TASK ITEM: Copy out every line holding the string "center" from the records below.

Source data
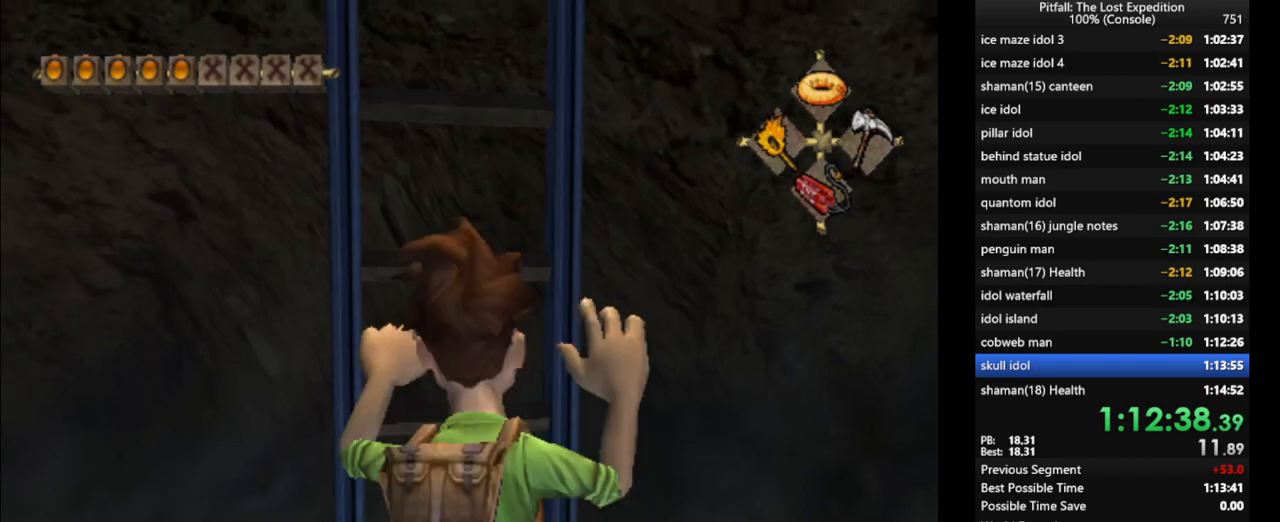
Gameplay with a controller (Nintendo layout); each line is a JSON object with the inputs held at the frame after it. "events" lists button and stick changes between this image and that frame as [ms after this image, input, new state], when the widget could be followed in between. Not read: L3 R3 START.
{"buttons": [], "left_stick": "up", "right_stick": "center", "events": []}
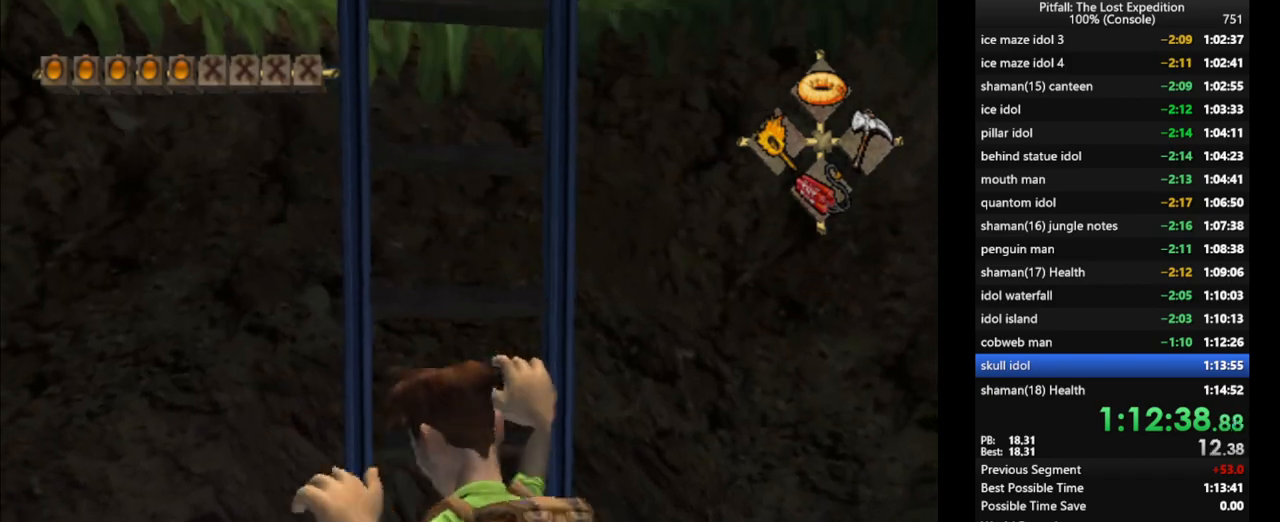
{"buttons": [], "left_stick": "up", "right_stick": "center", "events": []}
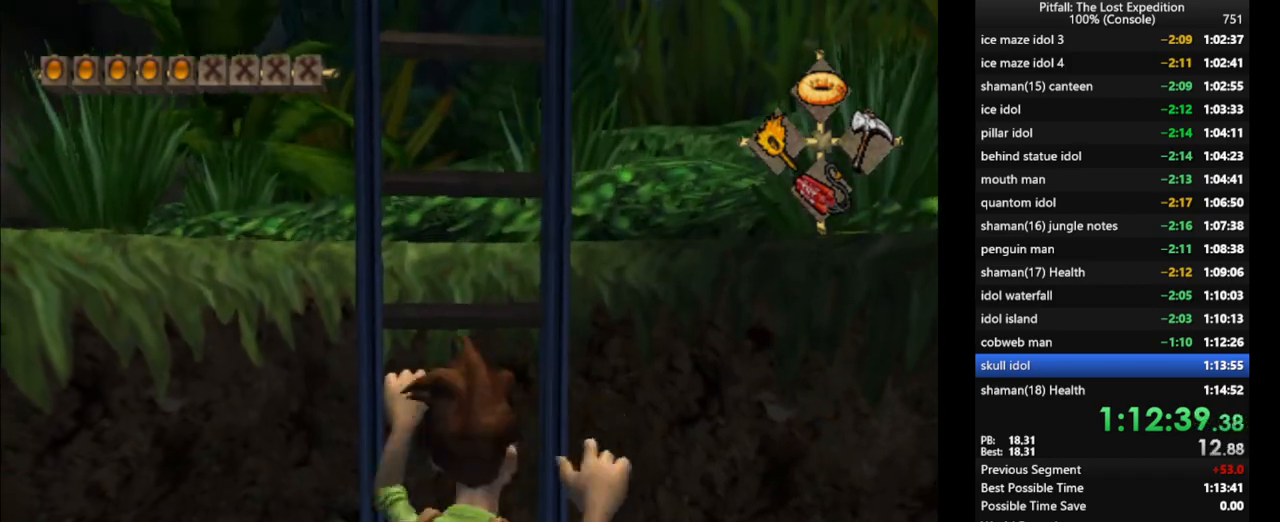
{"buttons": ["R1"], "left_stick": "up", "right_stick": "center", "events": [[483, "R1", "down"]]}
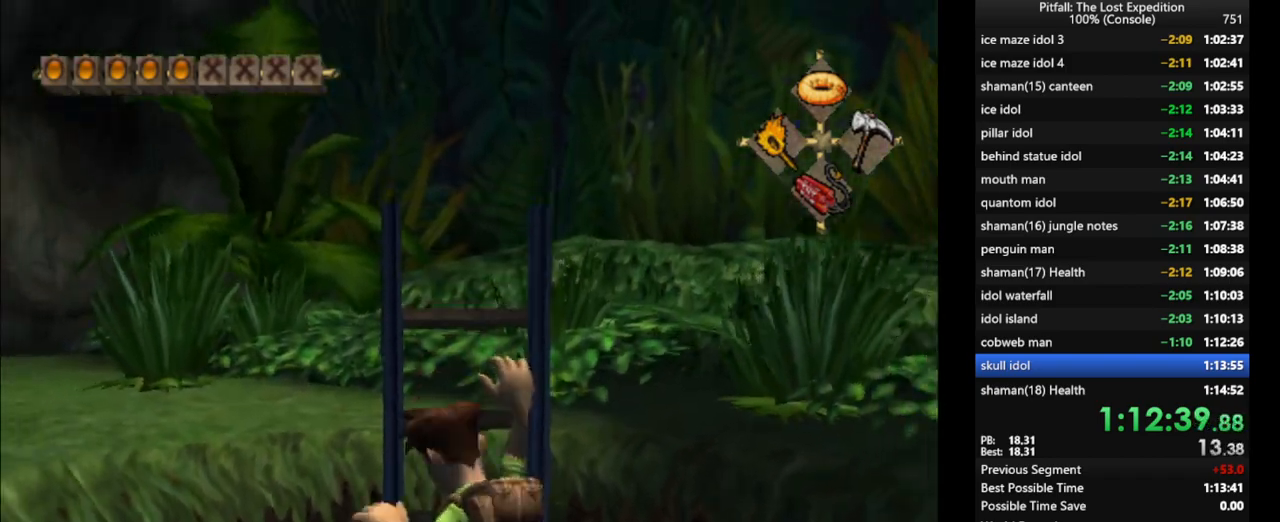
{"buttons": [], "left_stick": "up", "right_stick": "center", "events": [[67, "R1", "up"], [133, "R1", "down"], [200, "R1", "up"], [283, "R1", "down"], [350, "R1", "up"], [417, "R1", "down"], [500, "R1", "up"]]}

ANSWER SPACE:
{"buttons": [], "left_stick": "up", "right_stick": "center", "events": []}
{"buttons": [], "left_stick": "up", "right_stick": "center", "events": []}
{"buttons": ["R1"], "left_stick": "up", "right_stick": "center", "events": [[483, "R1", "down"]]}
{"buttons": [], "left_stick": "up", "right_stick": "center", "events": [[67, "R1", "up"], [133, "R1", "down"], [200, "R1", "up"], [283, "R1", "down"], [350, "R1", "up"], [417, "R1", "down"], [500, "R1", "up"]]}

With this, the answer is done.